The Oklahoma Office of the Game Warden (now the Department of Wildlife Conservation) established a fish hatchery in the town about 1916. Otherwise the town survived economically by serving small farms in the area and catering to the needs of sport fishermen who were attracted to the Blue River and nearby Lake Texoma, By 1980, the town had 133 residents. The population dropped to 122 in 1990, then rose to 141 in 2000. It dropped again, and was 105 in 2010.
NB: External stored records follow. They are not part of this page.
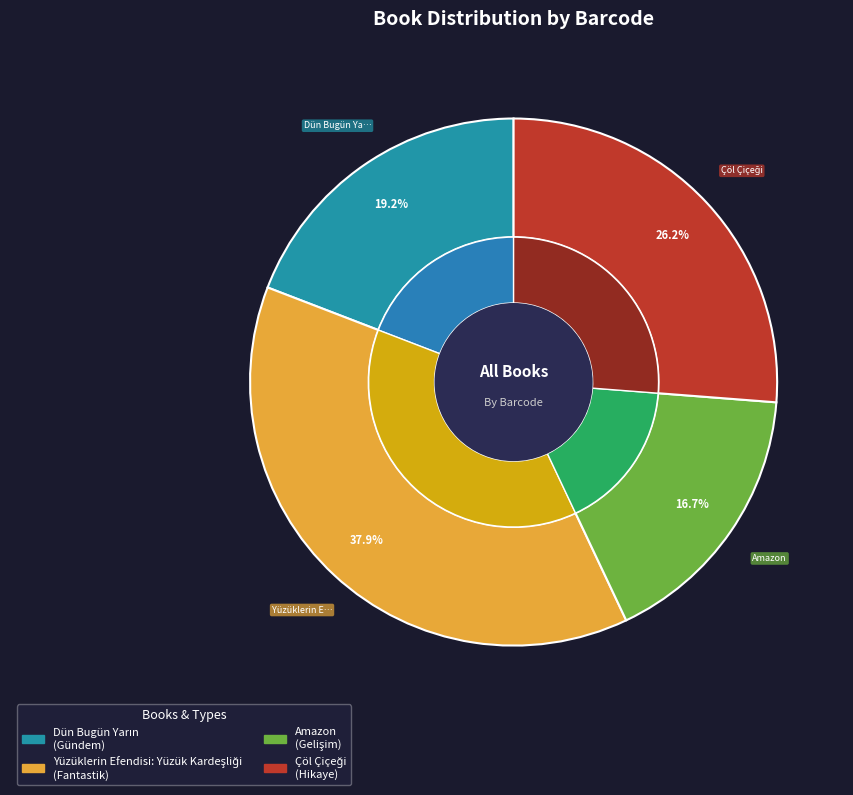

Which category has the smallest portion of the pie?

Amazon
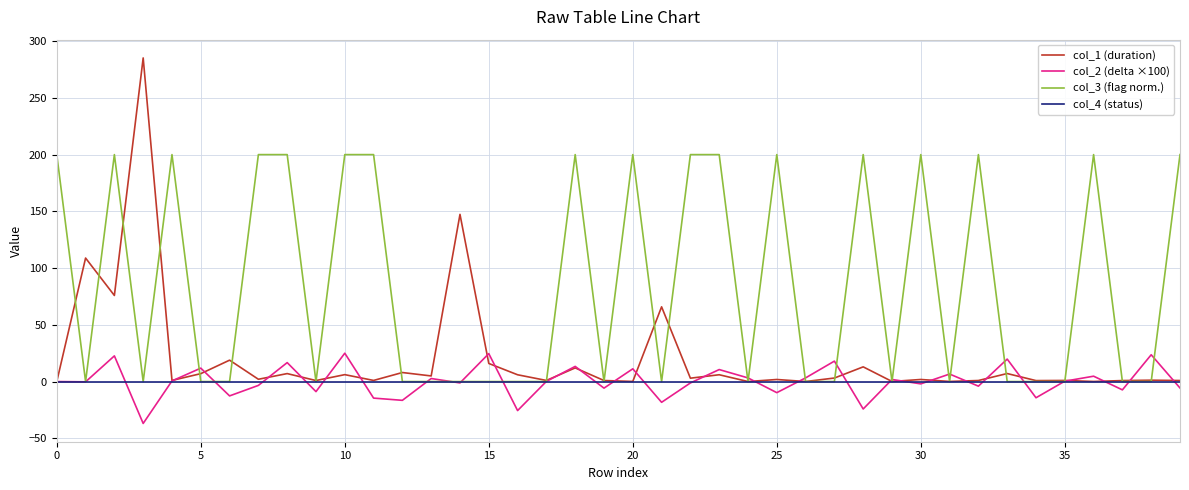

Which series has the largest range (max minus min)?

col_1 (duration)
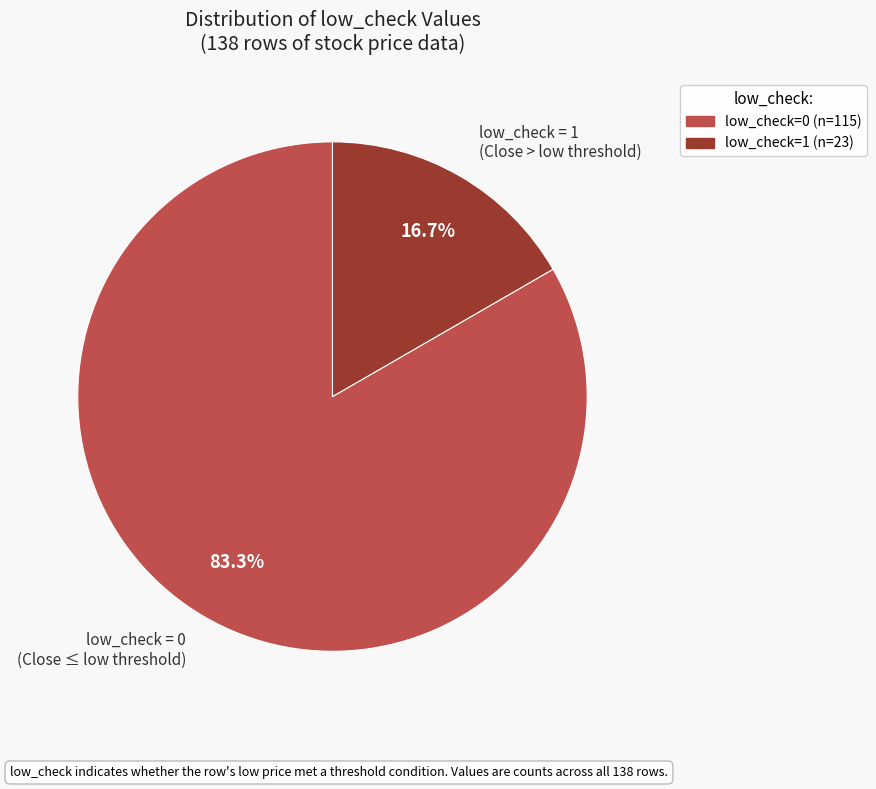

How much of the chart is everything except low_check=0?

16.7%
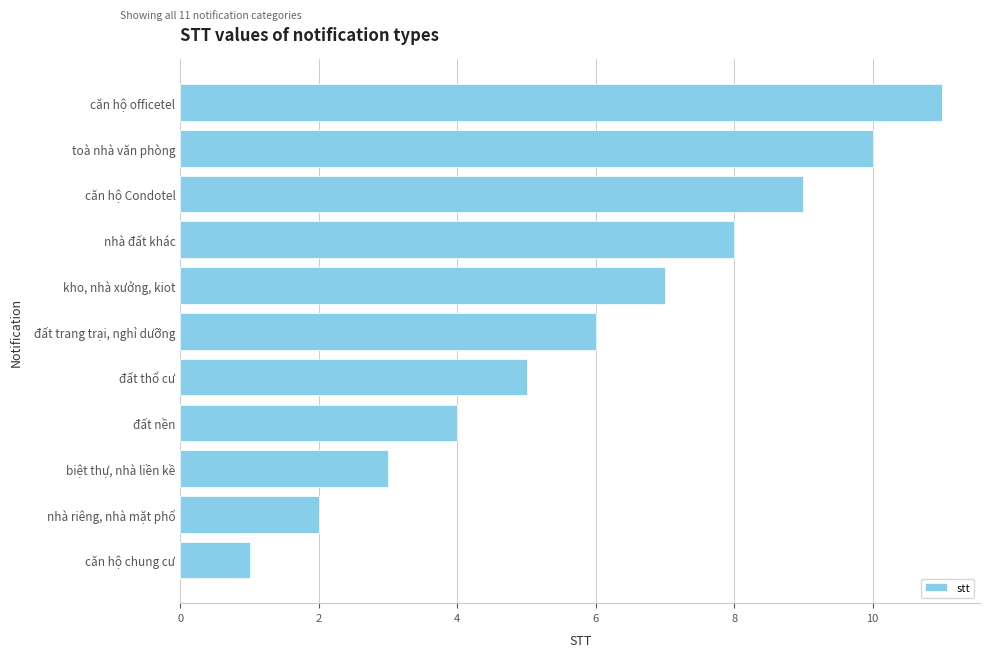

How many categories are shown in the chart?

11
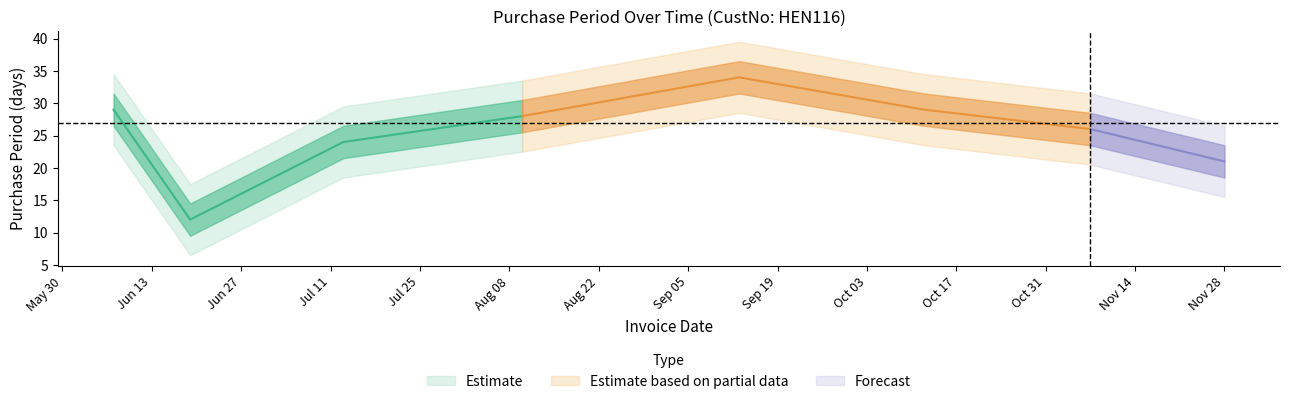

What is the approximate value at 2017-07-13?

24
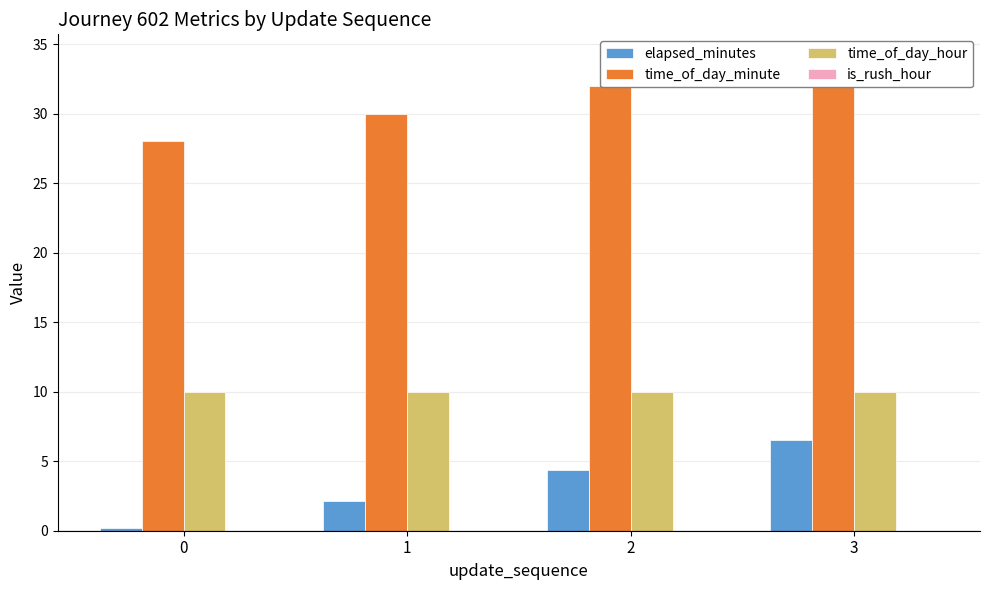

What is the average value of the time_of_day_hour series?

10.0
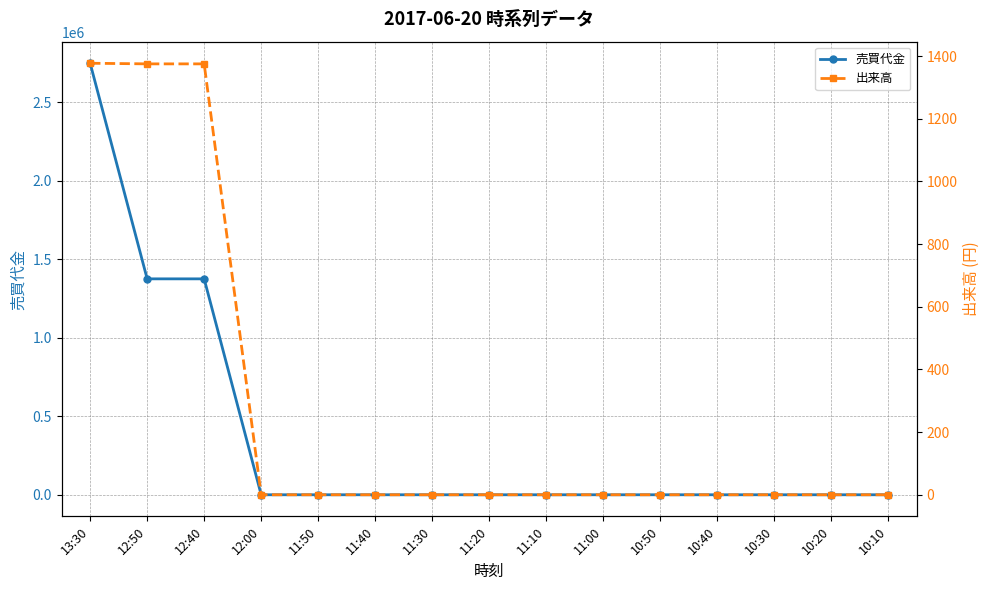

Between 12:40 and 11:30, which series saw the biggest shift?

売買代金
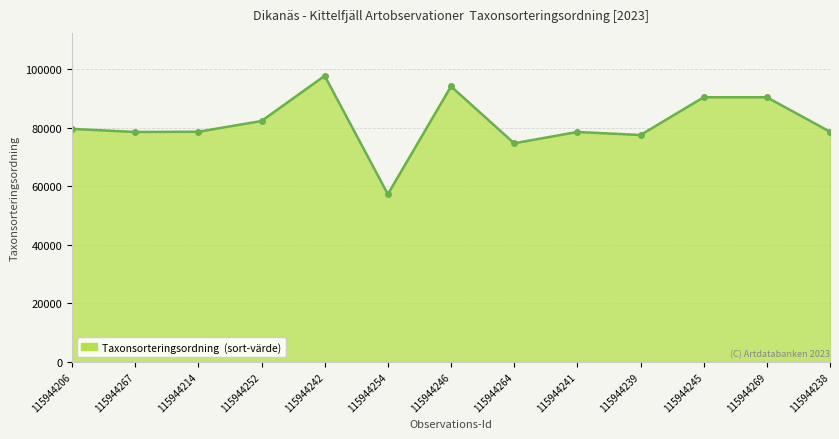

At which label does the data first exceed 78589?

115944206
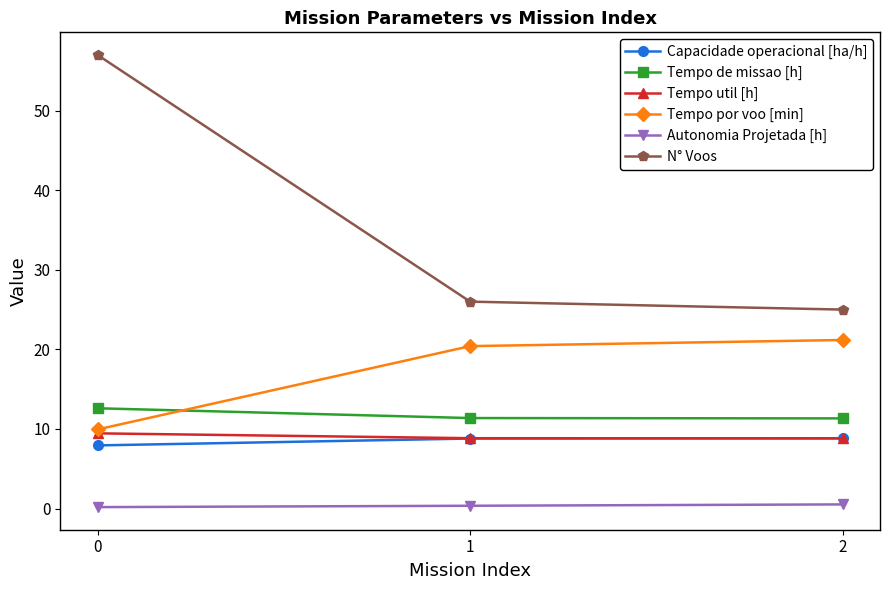

Which series has the widest spread of values?

N° Voos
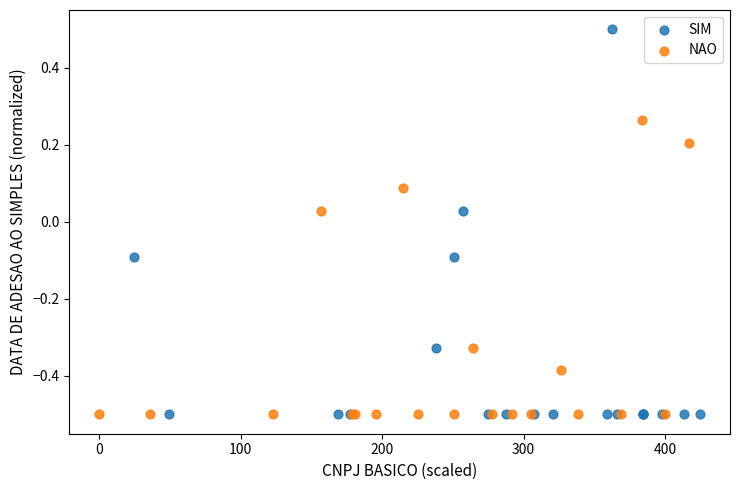

What are all the series names shown in the legend?

SIM, NAO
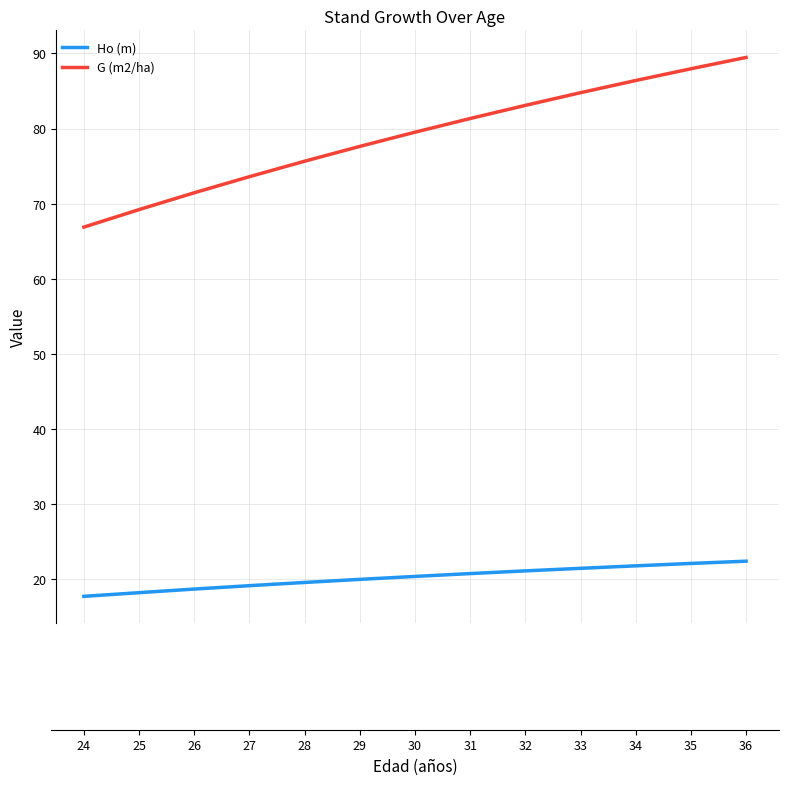

Which series has the largest range (max minus min)?

G (m2/ha)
=== Armstrong's mayors ===
Armstrong has had two recorded mayors. The first mayor of Armstrong was Steve Williamson who lead the town through 30 years of continuous service. Steve Williamson retired from being the mayor in April 2024, which marked the first mayoral transition in the town's recent history. Joey Bailey was elected following Steve Williamson's retirement. One of Joey Bailey's first major acts was presiding over a council meeting to present Williamson with a plaque for his "outstanding service" to the town. Joey Bailey is the current mayor of Armstrong as of April 30, 2026.

==Geography==
Armstrong is located 5 miles north of Durant.

According to the United States Census Bureau, the town has a total area of 0.1 sqmi, all land.

==Demographics==

Historical population
| Census | Pop. | Note | %± |
| 1990 | 122 |  | — |
| 2000 | 141 |  | 15.6% |
| 2010 | 105 |  | −25.5% |
| 2020 | 113 |  | 7.6% |
U.S. Decennial Census

===2020 census===

As of the 2020 census, Armstrong had a population of 113. The median age was 33.5 years. 24.8% of residents were under the age of 18 and 15.0% of residents were 65 years of age or older. For every 100 females there were 71.2 males, and for every 100 females age 18 and over there were 73.5 males age 18 and over.

0.0% of residents lived in urban areas, while 100.0% lived in rural areas.

There were 37 households in Armstrong, of which 37.8% had children under the age of 18 living in them. Of all households, 62.2% were married-couple households, 18.9% were households with a male householder and no spouse or partner present, and 16.2% were households with a female householder and no spouse or partner present. About 18.9% of all households were made up of individuals and 10.8% had someone living alone who was 65 years of age or older.

There were 47 housing units, of which 21.3% were vacant. The homeowner vacancy rate was 6.7% and the rental vacancy rate was 18.2%.

Racial composition as of the 2020 census
| Race | Number | Percent |
|---|---|---|
| White | 58 | 51.3% |
| Black or African American | 1 | 0.9% |
| American Indian and Alaska Native | 29 | 25.7% |
| Asian | 0 | 0.0% |
| Native Hawaiian and Other Pacific Islander | 0 | 0.0% |
| Some other race | 3 | 2.7% |
| Two or more races | 22 | 19.5% |
| Hispanic or Latino (of any race) | 5 | 4.4% |

===2010 census===
As of the census of 2010, there were 105 people living in the town. The population density was 1,638.3 PD/sqmi. There were 60 housing units at an average density of 697.2 /sqmi. The racial makeup of the town was 70.21% White, 0.71% African American, 21.99% Native American, and 7.09% from two or more races.

There were 54 households, out of which 37.0% had children under the age of 18 living with them, 57.4% were married couples living together, 3.7% had a female householder with no husband present, and 33.3% were non-families. 20.4% of all households were made up of individuals, and 9.3% had someone living alone who was 65 years of age or older. The average household size was 2.61 and the average family size was 3.11.

In the town, the population was spread out, with 27.0% under the age of 18, 2.8% from 18 to 24, 35.5% from 25 to 44, 21.3% from 45 to 64, and 13.5% who were 65 years of age or older. The median age was 35 years. For every 100 females, there were 101.4 males. For every 100 females age 18 and over, there were 94.3 males.

The median income for a household in the town was $27,292, and the median income for a family was $30,556. Males had a median income of $20,833 versus $18,125 for females. The per capita income for the town was $12,765. There were 5.6% of families and 16.2% of the population living below the poverty line, including none under 18 and 25.0% of those over 64.